Make an exact copy of the records, leaving out the images.

+++ Record extracts

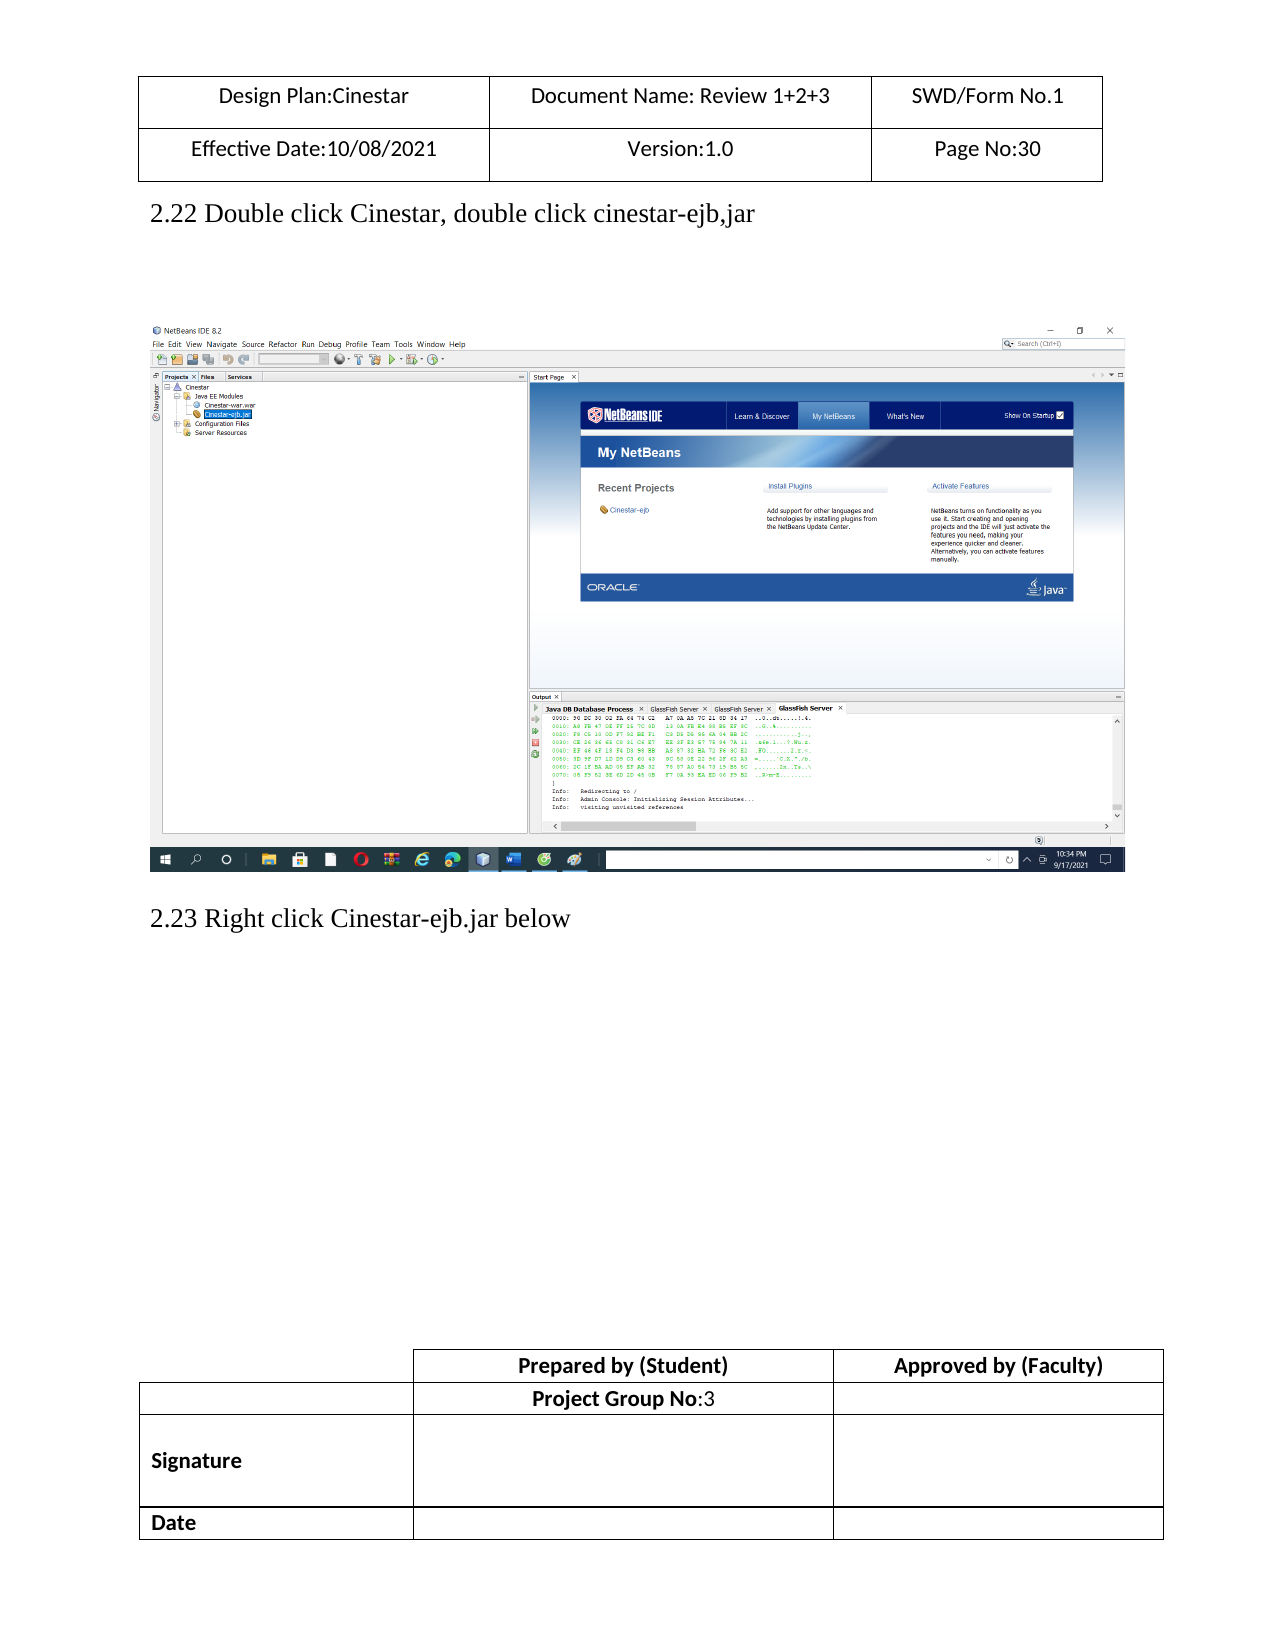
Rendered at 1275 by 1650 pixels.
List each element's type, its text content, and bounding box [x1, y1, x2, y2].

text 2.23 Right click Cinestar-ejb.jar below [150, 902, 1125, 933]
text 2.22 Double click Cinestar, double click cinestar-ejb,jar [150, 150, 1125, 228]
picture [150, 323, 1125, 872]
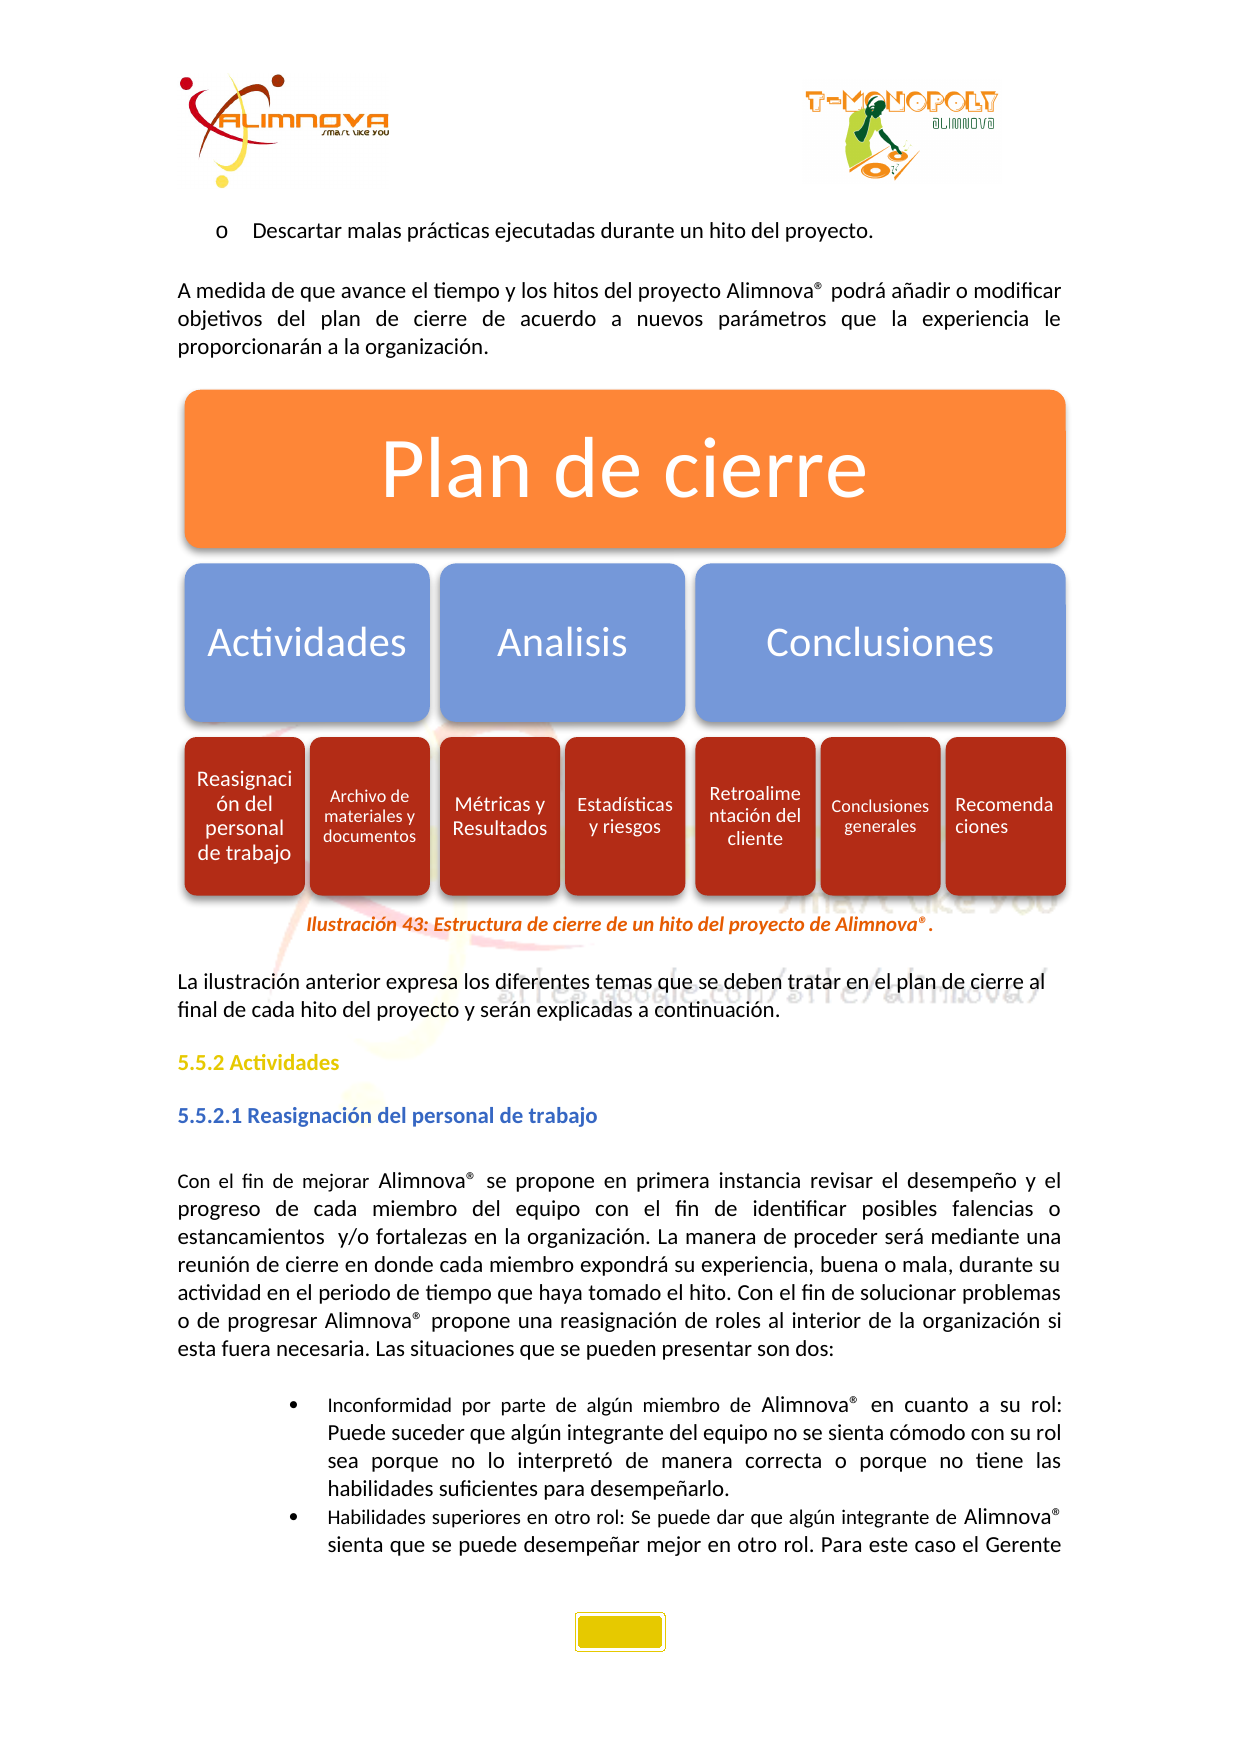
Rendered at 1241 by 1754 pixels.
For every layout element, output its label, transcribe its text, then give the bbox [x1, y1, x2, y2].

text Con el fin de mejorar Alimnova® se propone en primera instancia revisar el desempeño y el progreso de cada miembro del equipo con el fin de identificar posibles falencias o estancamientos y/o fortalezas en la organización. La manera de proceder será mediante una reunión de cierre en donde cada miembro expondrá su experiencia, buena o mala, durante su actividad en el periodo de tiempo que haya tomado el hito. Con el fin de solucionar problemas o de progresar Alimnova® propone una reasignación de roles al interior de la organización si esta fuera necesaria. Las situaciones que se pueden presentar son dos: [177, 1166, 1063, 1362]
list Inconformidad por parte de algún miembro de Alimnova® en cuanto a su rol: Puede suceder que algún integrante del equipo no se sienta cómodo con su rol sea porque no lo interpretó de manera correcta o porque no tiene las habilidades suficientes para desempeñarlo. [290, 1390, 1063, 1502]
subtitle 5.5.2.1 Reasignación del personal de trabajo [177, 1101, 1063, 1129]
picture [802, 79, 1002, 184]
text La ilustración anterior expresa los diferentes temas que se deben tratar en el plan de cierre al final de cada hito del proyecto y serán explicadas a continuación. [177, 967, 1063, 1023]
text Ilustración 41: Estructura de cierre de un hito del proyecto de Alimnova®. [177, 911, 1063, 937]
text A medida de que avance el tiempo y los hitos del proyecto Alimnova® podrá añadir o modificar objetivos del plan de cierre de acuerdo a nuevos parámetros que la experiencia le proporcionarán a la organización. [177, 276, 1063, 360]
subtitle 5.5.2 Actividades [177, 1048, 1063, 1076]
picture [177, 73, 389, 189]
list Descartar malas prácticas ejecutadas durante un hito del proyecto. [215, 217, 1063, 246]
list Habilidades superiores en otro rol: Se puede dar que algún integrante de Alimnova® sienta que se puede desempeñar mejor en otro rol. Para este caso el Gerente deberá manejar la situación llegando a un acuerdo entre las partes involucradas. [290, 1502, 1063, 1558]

++++++

Solved exercise ▸
Rendered at 1275 by 1650 pixels.
List each element's type, its text content, and bounding box [x1, y1, x2, y2].

text 2.23 Right click Cinestar-ejb.jar below [150, 902, 1125, 933]
text 2.22 Double click Cinestar, double click cinestar-ejb,jar [150, 150, 1125, 228]
picture [150, 323, 1125, 872]
Rendered at 1241 by 1754 pixels.
For every layout element, output its label, transcribe its text, then give the bbox [x1, y1, x2, y2].

text Con el fin de mejorar Alimnova® se propone en primera instancia revisar el desempeño y el progreso de cada miembro del equipo con el fin de identificar posibles falencias o estancamientos y/o fortalezas en la organización. La manera de proceder será mediante una reunión de cierre en donde cada miembro expondrá su experiencia, buena o mala, durante su actividad en el periodo de tiempo que haya tomado el hito. Con el fin de solucionar problemas o de progresar Alimnova® propone una reasignación de roles al interior de la organización si esta fuera necesaria. Las situaciones que se pueden presentar son dos: [177, 1166, 1063, 1362]
list Inconformidad por parte de algún miembro de Alimnova® en cuanto a su rol: Puede suceder que algún integrante del equipo no se sienta cómodo con su rol sea porque no lo interpretó de manera correcta o porque no tiene las habilidades suficientes para desempeñarlo. [290, 1390, 1063, 1502]
subtitle 5.5.2.1 Reasignación del personal de trabajo [177, 1101, 1063, 1129]
picture [802, 79, 1002, 184]
text La ilustración anterior expresa los diferentes temas que se deben tratar en el plan de cierre al final de cada hito del proyecto y serán explicadas a continuación. [177, 967, 1063, 1023]
text Ilustración 41: Estructura de cierre de un hito del proyecto de Alimnova®. [177, 911, 1063, 937]
text A medida de que avance el tiempo y los hitos del proyecto Alimnova® podrá añadir o modificar objetivos del plan de cierre de acuerdo a nuevos parámetros que la experiencia le proporcionarán a la organización. [177, 276, 1063, 360]
subtitle 5.5.2 Actividades [177, 1048, 1063, 1076]
picture [177, 73, 389, 189]
list Descartar malas prácticas ejecutadas durante un hito del proyecto. [215, 217, 1063, 246]
list Habilidades superiores en otro rol: Se puede dar que algún integrante de Alimnova® sienta que se puede desempeñar mejor en otro rol. Para este caso el Gerente deberá manejar la situación llegando a un acuerdo entre las partes involucradas. [290, 1502, 1063, 1558]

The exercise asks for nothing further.